There’s no way to keep your thoughts and ideas in order while you’re beginning a project, so if you can’t live in chaos, I wouldn’t advise you to become an artist. I say in my book, “A Friendly Guide to Writing and Ghostwriting”:

“The writer’s life is made up of unfinished ideas, dangling participles, and flashes of memory that seem unreachable, all powered by a yearning to tell a story or share a teaching. Moving forward takes determination, organization, stamina, more stamina, a willingness to listen to informed criticism and a mighty desire to express yourself and your ideas without filters. It also takes a lot of love, both for yourself and for your work.”

Learning to function in chaos while you hold a variety of ideas in your head at the same time in no particular order is not only important in artistic endeavors. It also helps us in life in general. There is no natural order to how events unfold. More often than not, our daily comings and goings don’t occur the way we want them to. Our to-do lists pile up, they seem to get longer instead of shorter, we spend precious hours on hold, we don’t end up getting our issues sorted and we miss that call we’ve been waiting for.

Since the quarantine began, it seems to be getting worse. When I need to call the phone company or DIRECTV, I get a recording that says, “Due to Covid-19, we are experiencing unusually long wait times.” I’m not sure what the pandemic has to do with reaching DIRECTV or AT&T, but the result is that I’m getting a lot less done than before and I constantly feel like things are unfinished. I’m not alone in this. My friends tell me they feel the same way.

So what do we do? I’ve had to teach myself to learn to live with things that are half done, to compartmentalize in a healthy way so when I can’t complete something, I put it on hold and move on to something else. I remind myself that cultivating some patience does me a world of good. It’s a juggling act as you hold a number of balls in the air at the same time, catch one, throw it back into the air and catch the next one. At times, the circus act is seamless. The balls fly into the air and they seem to automatically drop into your hands. At other times, a ball lands on the floor and you have to stop, pick it up and start over.
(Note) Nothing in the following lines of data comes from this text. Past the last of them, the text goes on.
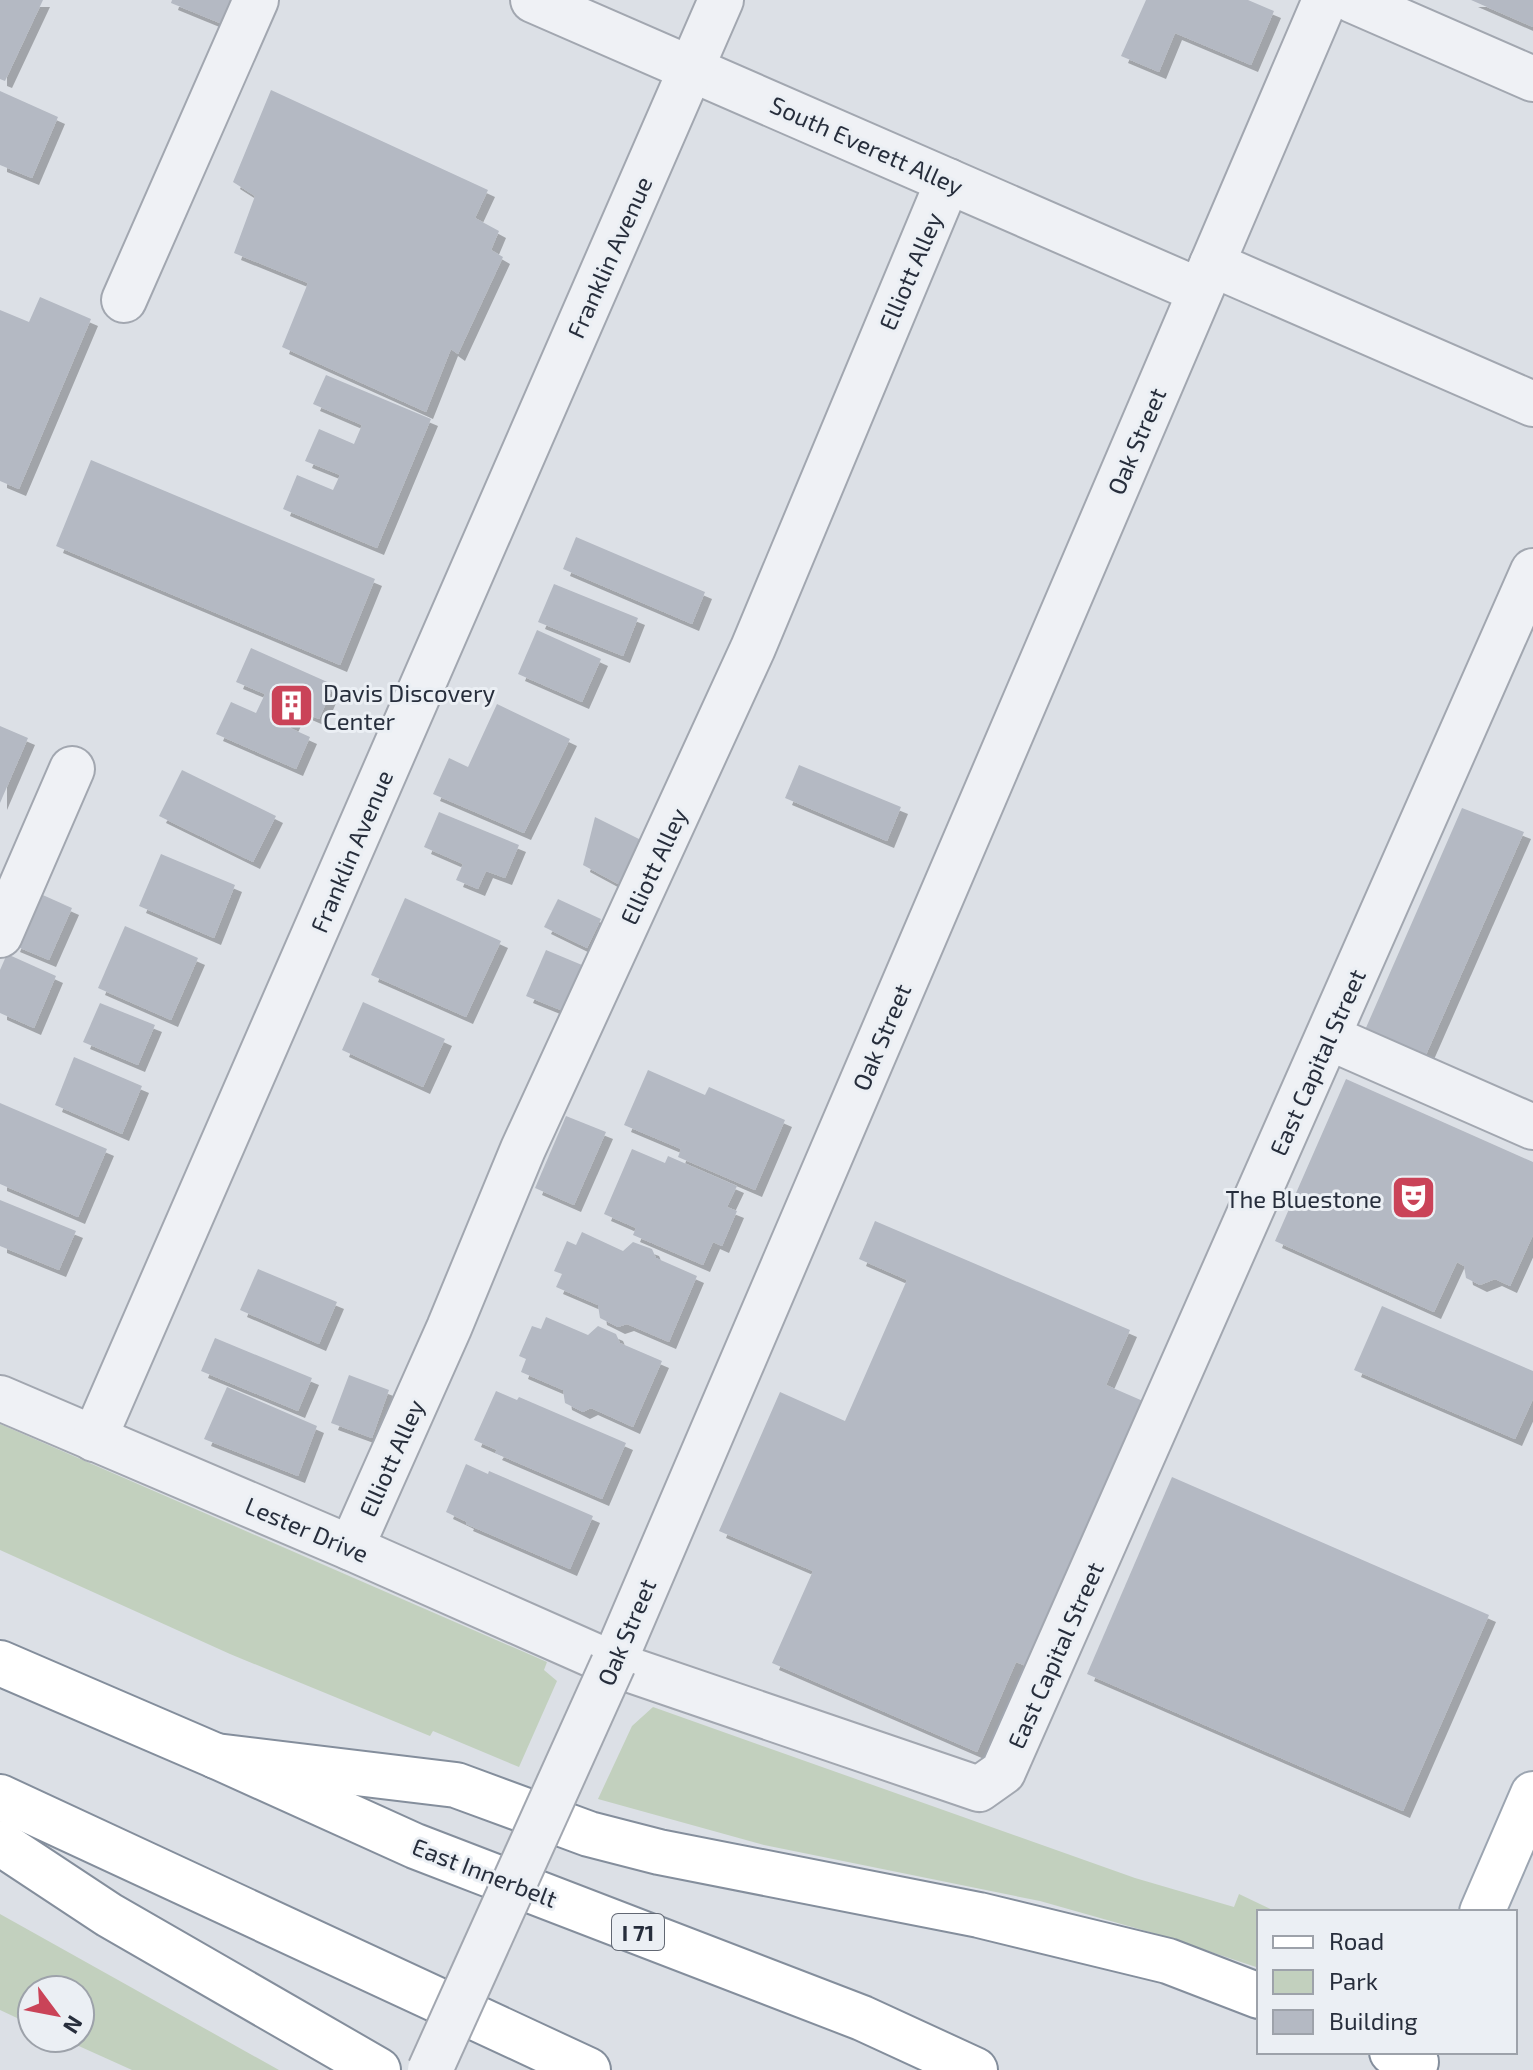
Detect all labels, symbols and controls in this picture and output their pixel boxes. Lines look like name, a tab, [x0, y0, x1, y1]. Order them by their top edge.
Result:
street label: South Everett Alley	[766, 89, 968, 201]
street label: Franklin Avenue	[560, 172, 658, 342]
street label: Elliott Alley	[872, 208, 948, 334]
street label: Oak Street	[1101, 383, 1171, 499]
place label: Davis Discovery Center	[323, 678, 496, 735]
building icon: Davis Discovery Center	[268, 682, 316, 730]
street label: Franklin Avenue	[304, 765, 398, 937]
street label: Elliott Alley	[613, 803, 693, 929]
street label: East Capital Street	[1263, 964, 1371, 1160]
street label: Oak Street	[846, 979, 916, 1095]
theatre icon: The Bluestone	[1389, 1174, 1437, 1222]
place label: The Bluestone	[1225, 1184, 1382, 1213]
street label: Elliott Alley	[352, 1395, 430, 1521]
street label: Lester Drive	[241, 1490, 373, 1568]
street label: East Capital Street	[1001, 1557, 1109, 1753]
street label: Oak Street	[591, 1574, 661, 1690]
street label: East Innerbelt	[409, 1831, 561, 1913]
legend	[1257, 1910, 1517, 2054]
road number: I 71	[612, 1914, 664, 1950]
text: Road	[1329, 1926, 1384, 1955]
text: Park	[1329, 1966, 1378, 1995]
north arrow	[16, 1974, 96, 2054]
text: Building	[1329, 2006, 1418, 2035]
text: N	[59, 2012, 89, 2039]

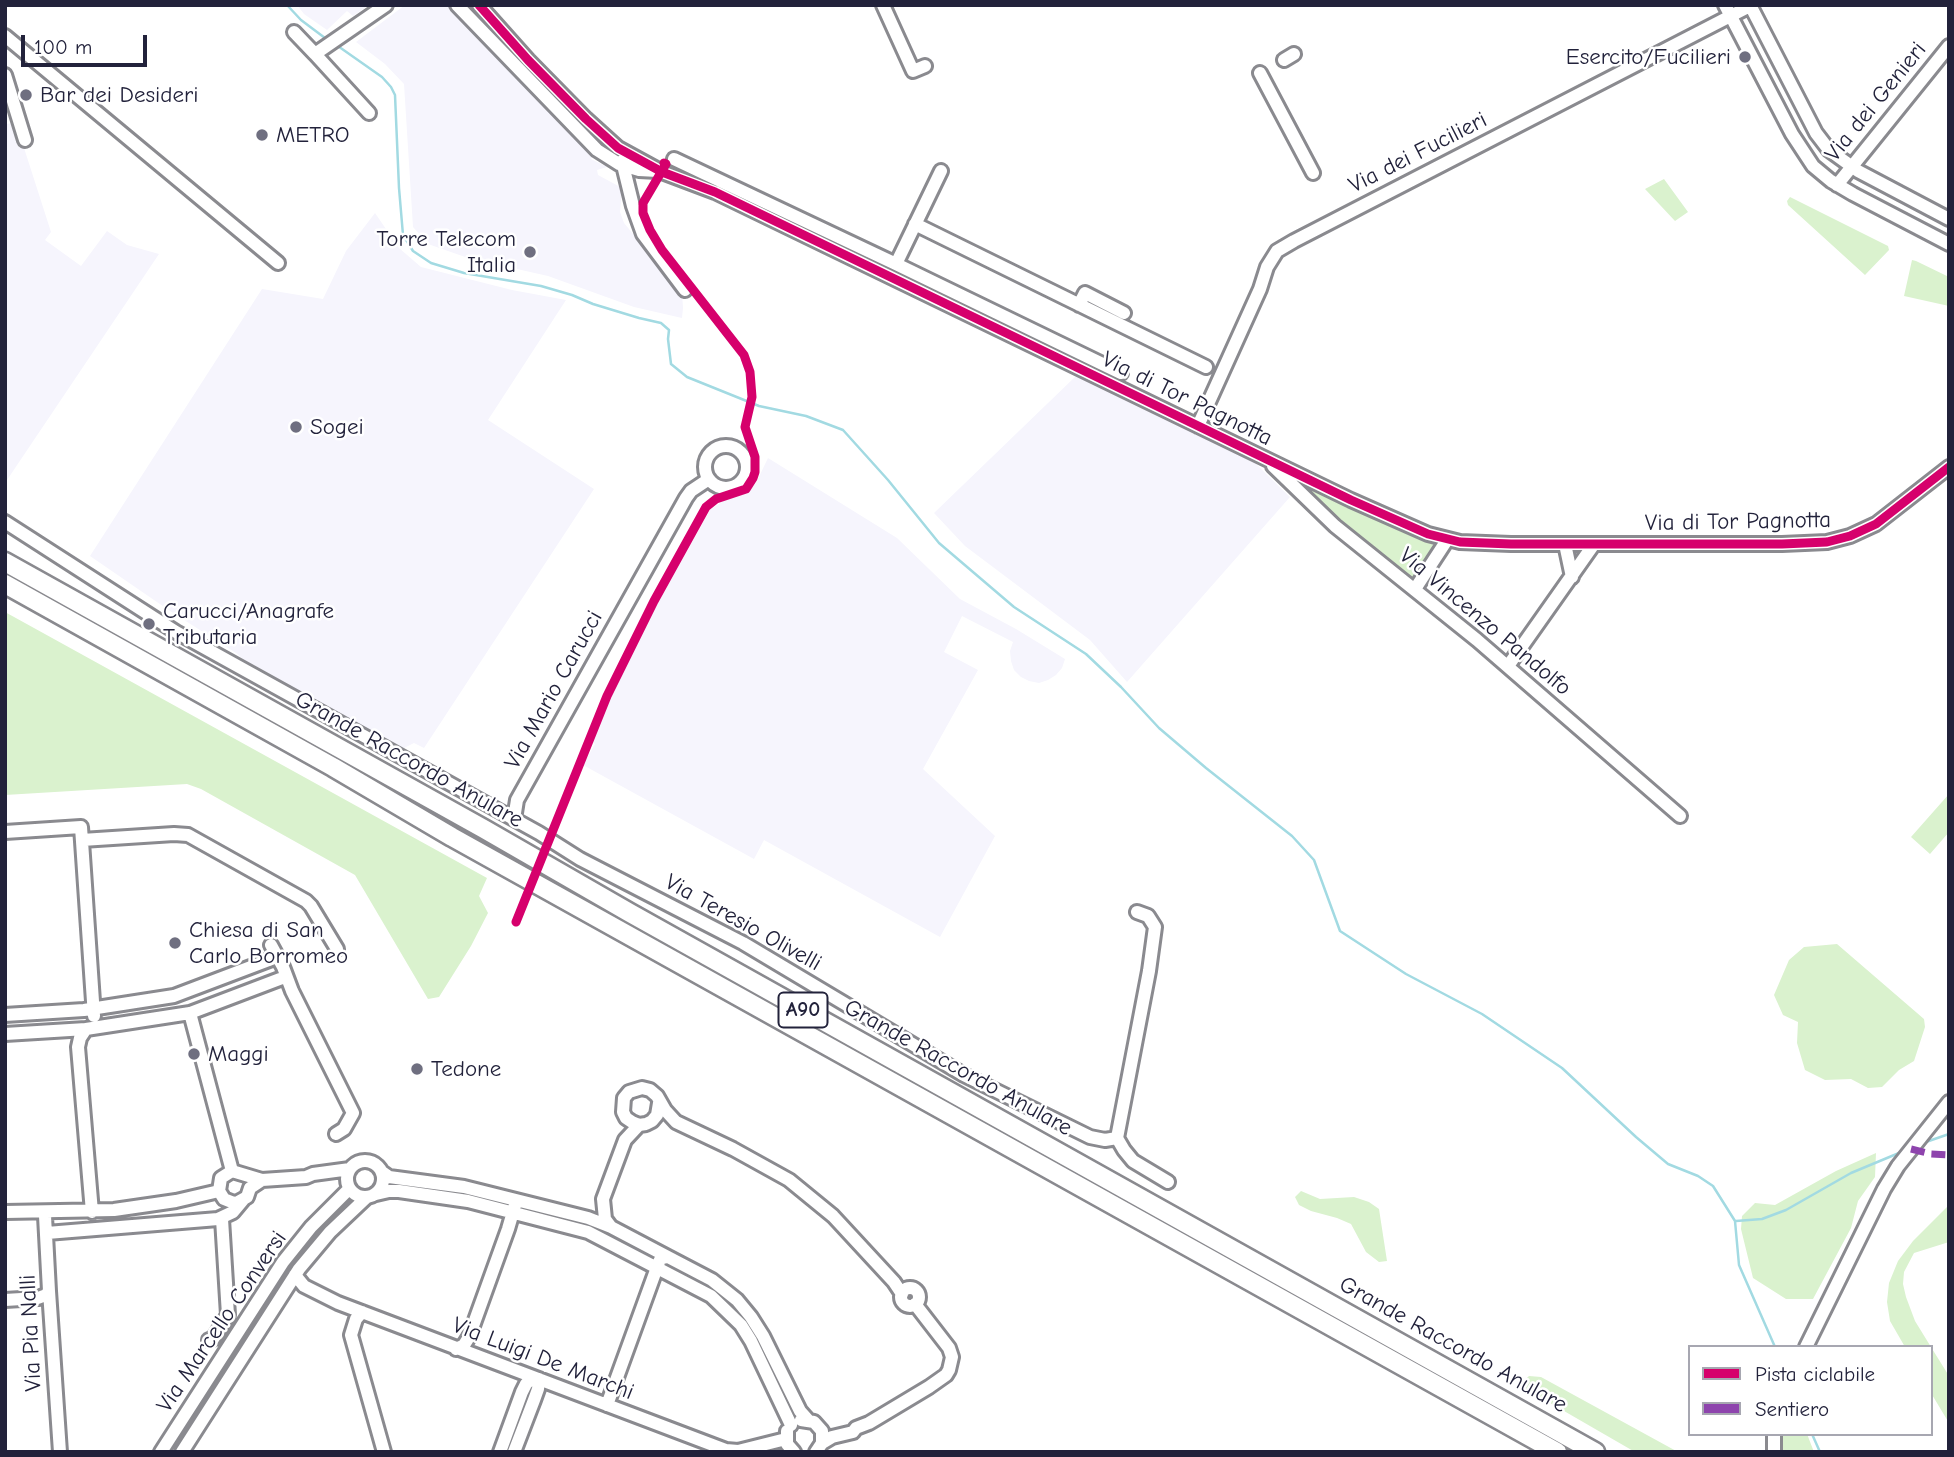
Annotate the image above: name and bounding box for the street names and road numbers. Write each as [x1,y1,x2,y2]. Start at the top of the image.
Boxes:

I think we would all agree that life is messy, a scramble, with blind intersections and complicated directions that go in circles. Sometimes it seems like you end up where you started. but if you think of it as a spiral rather than a circle, even while we go round and round, we are still moving forward. And we are never alone. Our friends are on the same path beside us. As spiritual teacher Baba Ram Dass said, “We’re all just walking each other home.”